Cumhurbaşkanı Abdullah Gül, “Tek Adam'a isyan ederek yeni bir partide siyasete devam işareti verdi” diye yazdı Cumhuriyet. 
Cumhurbaşkanı gazetede haberi okur okumaz, “Başka bir partide siyaset arayışım yok” açıklamasını yaptı. Durum gerçekten öyle midir, yoksa Abdullah Gül kurucusu olduğu partiden kopma noktasında mıdır, irdeleyelim. 
Görev süresi içinde tanıklık yaptığım bazı olaylar Gül ile Erdoğan'ın arasında çelişkiler bulunduğuna ilişkin kanıtları içeriyor. 
Başbakan Yardımcısı Bülent Arınç'ın, “Partimizin başına Abdullah Gül geçmelidir” cümlesinin Erdoğan'da karşılık bulmadığını düşünüyor Cumhurbaşkanı. 
Görev süresi içinde hükümetin getirdiği tüm yasaları (bir kaçı hariç) onaylamasına ve davasına hiç ihanet etmediğini düşünmesine rağmen, liderliğinin sürece bırakılmasına üzülüyor ve kırılıyor. 
Cumhurbaşkanlığı yaptığı süreç içinde 29 Ekim Cumhuriyet Bayramı balolarına katıldım. Ankara'nın eşli davetinde eşim Ziynet ile birlikte bulunmaya özen gösterdim. 
Cumhuriyet Bayramı'nın Çankaya'daki kutlamalarına Başbakan Erdoğan katılırken eşi Emine Erdoğan hiç yanında değildi. Ne zamana kadar? Son törene kadar. Son törene eşi Emine Erdoğan ile birlikte gelmişti Başbakan. Davet saatinin üzerinden 25 dakika geçmesine rağmen kapılar açılmamıştı. Başbakan ve eşi de uzun bir süre kapıda beklemek zorunda kalmıştı. 
Abdullah Gül yönetim tarzı ve insana davranış açısından Erdoğan ile taban tabana zıt.
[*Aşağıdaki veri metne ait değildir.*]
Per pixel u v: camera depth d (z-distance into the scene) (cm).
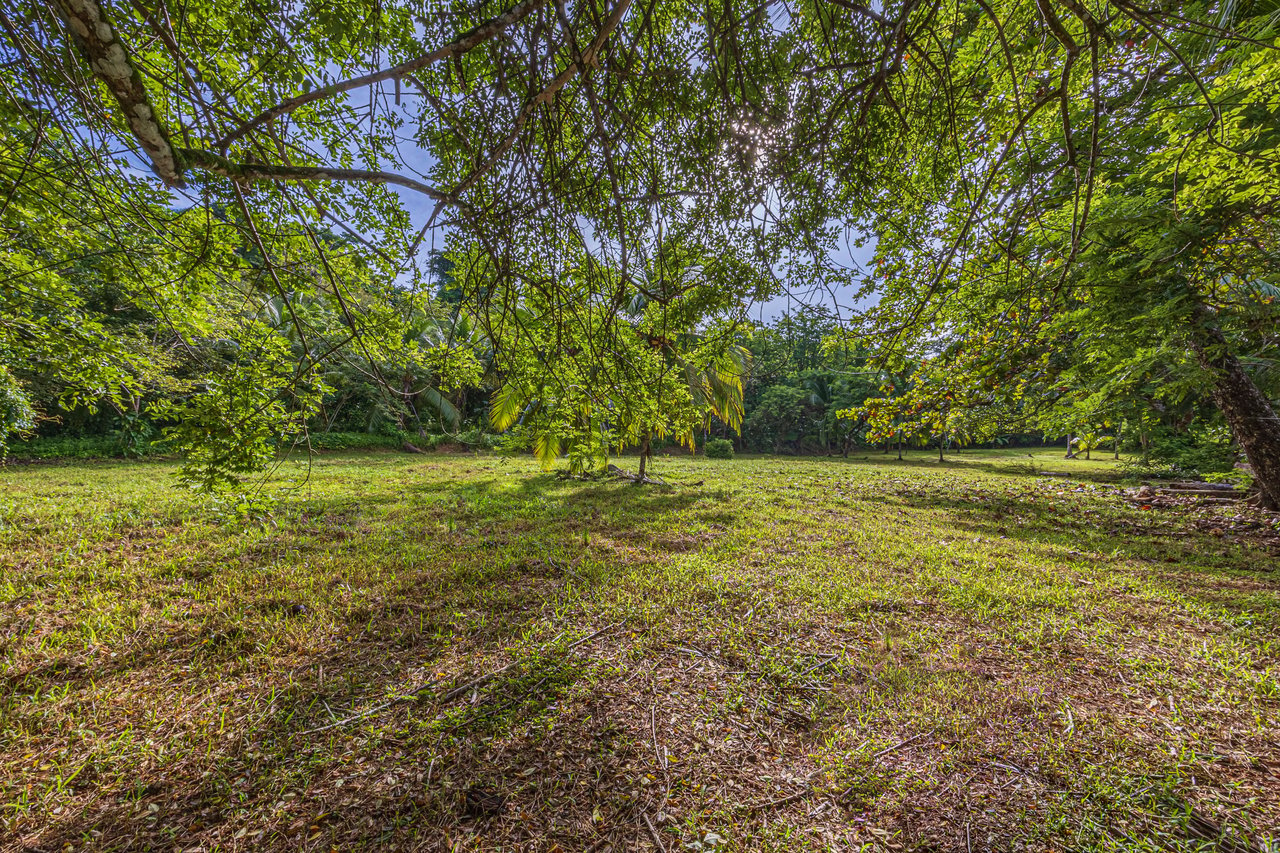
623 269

Diyalogdan yana duruş sergiliyor. Kolay sinirlenmiyor, sinirlense de bağırıp çağırmıyor. Ancak duygusal. Gözlemlerime dayanarak söylüyorum, Başbakan'a davranışlarından ötürü de kırılıyor.
Çok uzatmayacağım. Bir iddiayı öne sürüyorum. 
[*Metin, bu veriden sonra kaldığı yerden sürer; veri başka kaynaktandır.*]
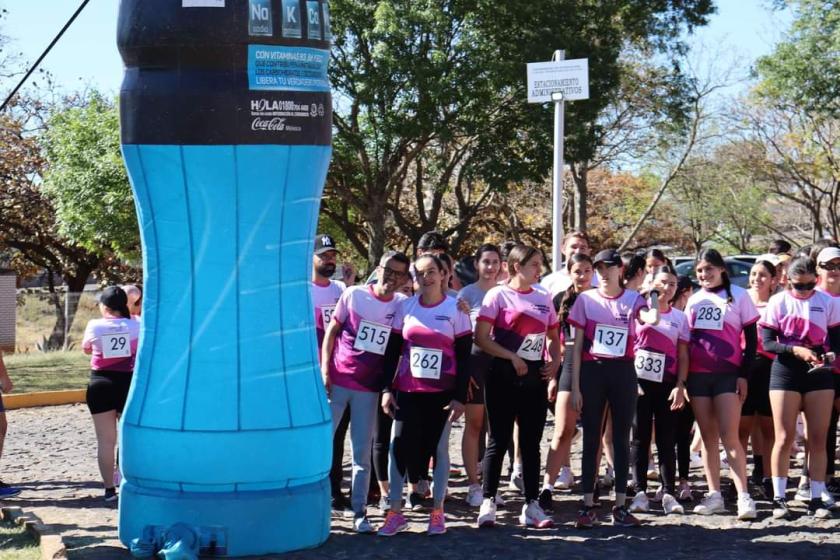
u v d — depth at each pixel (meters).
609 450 8.90
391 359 7.27
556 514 7.98
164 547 6.36
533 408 7.45
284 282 6.75
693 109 38.59
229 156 6.44
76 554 6.56
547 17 28.25
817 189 45.28
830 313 7.98
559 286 8.76
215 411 6.56
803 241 53.00
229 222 6.55
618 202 47.97
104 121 33.47
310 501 6.81
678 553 6.79
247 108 6.45
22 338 23.84
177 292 6.65
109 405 8.36
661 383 8.09
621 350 7.46
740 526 7.59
Recep Tayyip Erdoğan cumhurbaşkanlığı koltuğuna oturduğu gün Türkiye'de yeni bir dönemi açmak ve devlet başkanlığı için vuruşmaya başlayacaktır. Oturacağı koltuğun gücüyle tek adamlığını ilan edecektir. 
Abdullah Gül bunun farkındadır. Devlet başkanının altında hükümsüz, güçsüz, yetkileri kırpılmış bir başbakan olmak istemiyor. 
Erdoğan da çok iyi tanıdığı Abdullah Gül'ün kendisine boyun eğmeyeceğini bildiği için partinin başına onu getirmek istemiyor.
Düğümü çözecek olan ise 10 Ağustos’taki ilk turdur. 
Erdoğan ilk turda seçilirse Gül yoktur. 
2’nci tura kalırsa Erdoğan güçlü bir isme gereksinim duyacaktır ve o güçlü ismin adı da Abdullah Gül'dür.